* _WORK REQUEST_
From the material below, copy each line that holds the word "both".
───
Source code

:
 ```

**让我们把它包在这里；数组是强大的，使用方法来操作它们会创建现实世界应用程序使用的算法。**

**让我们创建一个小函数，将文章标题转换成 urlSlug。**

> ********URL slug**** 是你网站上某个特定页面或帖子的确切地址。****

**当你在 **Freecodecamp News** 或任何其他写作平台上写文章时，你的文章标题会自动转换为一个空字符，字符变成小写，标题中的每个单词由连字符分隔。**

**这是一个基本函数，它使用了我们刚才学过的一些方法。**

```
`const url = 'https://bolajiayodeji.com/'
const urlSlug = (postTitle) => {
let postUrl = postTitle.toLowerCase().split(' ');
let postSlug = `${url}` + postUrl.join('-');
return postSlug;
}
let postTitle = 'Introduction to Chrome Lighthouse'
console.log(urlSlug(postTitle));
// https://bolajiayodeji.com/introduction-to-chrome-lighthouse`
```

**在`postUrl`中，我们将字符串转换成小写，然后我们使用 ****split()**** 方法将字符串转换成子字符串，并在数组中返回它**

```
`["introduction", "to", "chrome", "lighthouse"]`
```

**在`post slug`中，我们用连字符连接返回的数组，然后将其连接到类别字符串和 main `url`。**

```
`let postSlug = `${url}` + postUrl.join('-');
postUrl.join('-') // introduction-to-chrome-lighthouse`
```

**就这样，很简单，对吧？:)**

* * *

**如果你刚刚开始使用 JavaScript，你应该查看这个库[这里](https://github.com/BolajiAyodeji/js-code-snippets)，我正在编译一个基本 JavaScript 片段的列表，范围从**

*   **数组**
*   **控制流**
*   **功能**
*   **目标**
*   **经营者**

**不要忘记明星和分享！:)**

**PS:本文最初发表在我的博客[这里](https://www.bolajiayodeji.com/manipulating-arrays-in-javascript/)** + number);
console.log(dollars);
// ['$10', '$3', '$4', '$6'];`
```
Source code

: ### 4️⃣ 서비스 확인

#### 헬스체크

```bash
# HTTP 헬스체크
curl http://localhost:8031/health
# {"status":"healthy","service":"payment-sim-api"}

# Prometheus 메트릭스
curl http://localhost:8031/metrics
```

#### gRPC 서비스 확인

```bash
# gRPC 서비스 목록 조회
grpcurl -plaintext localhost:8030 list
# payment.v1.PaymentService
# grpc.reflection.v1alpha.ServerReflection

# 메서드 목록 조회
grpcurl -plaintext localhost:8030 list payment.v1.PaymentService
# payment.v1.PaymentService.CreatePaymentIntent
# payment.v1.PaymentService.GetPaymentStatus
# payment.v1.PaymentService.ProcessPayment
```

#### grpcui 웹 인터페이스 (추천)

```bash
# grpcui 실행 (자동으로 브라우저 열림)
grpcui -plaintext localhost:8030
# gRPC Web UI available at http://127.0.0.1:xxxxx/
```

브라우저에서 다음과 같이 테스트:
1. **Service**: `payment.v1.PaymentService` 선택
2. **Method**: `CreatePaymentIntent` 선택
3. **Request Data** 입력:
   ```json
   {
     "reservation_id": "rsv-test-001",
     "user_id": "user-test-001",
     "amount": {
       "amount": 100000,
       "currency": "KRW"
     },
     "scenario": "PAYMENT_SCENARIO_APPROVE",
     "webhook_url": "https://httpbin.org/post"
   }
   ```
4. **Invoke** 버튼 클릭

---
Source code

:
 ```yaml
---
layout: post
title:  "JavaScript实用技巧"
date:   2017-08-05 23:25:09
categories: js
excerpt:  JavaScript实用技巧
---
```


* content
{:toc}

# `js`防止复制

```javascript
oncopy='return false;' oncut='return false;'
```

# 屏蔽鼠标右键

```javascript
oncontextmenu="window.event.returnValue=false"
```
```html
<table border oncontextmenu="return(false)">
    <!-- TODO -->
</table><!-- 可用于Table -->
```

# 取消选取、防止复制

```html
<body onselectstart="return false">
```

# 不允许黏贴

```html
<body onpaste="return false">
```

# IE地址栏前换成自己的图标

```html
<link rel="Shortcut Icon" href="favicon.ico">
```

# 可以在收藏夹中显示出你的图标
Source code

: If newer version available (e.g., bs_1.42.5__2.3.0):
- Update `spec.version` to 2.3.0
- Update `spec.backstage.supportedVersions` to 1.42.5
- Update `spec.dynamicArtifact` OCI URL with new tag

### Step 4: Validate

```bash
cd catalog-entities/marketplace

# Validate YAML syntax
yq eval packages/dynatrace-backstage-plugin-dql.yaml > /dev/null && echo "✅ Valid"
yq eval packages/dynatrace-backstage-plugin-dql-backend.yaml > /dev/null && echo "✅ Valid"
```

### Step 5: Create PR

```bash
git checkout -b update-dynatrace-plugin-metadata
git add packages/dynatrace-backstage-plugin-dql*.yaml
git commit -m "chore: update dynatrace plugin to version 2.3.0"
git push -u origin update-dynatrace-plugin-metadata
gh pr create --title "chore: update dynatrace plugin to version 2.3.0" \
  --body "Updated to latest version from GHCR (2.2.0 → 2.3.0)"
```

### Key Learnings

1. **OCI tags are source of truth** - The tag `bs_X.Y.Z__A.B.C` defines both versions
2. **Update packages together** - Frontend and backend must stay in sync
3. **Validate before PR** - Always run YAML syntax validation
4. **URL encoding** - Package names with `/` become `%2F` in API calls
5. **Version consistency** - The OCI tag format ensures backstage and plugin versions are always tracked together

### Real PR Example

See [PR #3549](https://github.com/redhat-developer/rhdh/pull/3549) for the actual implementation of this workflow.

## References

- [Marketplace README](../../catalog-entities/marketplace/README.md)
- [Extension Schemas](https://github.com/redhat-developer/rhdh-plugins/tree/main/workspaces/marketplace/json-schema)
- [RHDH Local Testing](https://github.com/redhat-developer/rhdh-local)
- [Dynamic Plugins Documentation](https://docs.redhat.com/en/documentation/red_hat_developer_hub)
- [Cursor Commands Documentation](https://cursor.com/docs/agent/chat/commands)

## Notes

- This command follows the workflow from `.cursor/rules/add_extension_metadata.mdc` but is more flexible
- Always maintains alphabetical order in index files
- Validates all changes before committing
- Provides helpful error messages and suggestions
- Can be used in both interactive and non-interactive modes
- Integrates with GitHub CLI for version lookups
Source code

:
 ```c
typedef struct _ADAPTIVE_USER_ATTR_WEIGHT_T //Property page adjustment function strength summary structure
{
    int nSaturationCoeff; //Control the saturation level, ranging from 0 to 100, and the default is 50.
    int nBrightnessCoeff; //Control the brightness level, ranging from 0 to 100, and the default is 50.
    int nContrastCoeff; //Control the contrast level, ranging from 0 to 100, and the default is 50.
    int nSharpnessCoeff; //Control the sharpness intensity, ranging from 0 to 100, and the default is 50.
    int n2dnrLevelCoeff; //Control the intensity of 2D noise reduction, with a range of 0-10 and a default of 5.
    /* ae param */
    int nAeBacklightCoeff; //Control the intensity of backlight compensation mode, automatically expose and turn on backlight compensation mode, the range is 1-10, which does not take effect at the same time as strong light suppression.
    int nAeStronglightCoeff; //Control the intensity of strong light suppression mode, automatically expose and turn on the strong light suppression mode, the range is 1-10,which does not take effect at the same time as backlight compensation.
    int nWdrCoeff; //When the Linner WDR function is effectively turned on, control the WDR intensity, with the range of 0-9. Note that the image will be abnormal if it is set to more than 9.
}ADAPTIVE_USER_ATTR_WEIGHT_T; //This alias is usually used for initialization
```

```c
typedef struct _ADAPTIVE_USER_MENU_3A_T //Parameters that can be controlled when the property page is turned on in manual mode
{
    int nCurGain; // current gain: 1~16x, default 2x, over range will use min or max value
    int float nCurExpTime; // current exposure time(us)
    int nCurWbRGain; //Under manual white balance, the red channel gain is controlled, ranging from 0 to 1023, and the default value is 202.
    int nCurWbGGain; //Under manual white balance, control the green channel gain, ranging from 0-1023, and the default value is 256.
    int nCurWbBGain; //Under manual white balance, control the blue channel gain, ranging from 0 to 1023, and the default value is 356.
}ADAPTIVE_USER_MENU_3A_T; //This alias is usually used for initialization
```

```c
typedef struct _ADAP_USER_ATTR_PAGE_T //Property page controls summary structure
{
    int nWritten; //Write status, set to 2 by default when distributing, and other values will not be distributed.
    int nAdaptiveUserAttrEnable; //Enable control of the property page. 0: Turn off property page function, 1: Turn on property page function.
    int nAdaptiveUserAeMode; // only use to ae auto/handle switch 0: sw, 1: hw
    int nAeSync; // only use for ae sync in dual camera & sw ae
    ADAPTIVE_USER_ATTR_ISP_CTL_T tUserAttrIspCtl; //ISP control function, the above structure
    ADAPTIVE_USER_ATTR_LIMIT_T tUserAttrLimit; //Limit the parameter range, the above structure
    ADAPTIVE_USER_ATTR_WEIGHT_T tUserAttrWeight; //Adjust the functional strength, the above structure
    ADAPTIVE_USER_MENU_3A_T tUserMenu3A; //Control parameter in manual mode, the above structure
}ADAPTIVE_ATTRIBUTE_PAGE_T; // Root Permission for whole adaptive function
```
───
* _RESULT_
1. **OCI tags are source of truth** - The tag `bs_X.Y.Z__A.B.C` defines both versions
- Can be used in both interactive and non-interactive modes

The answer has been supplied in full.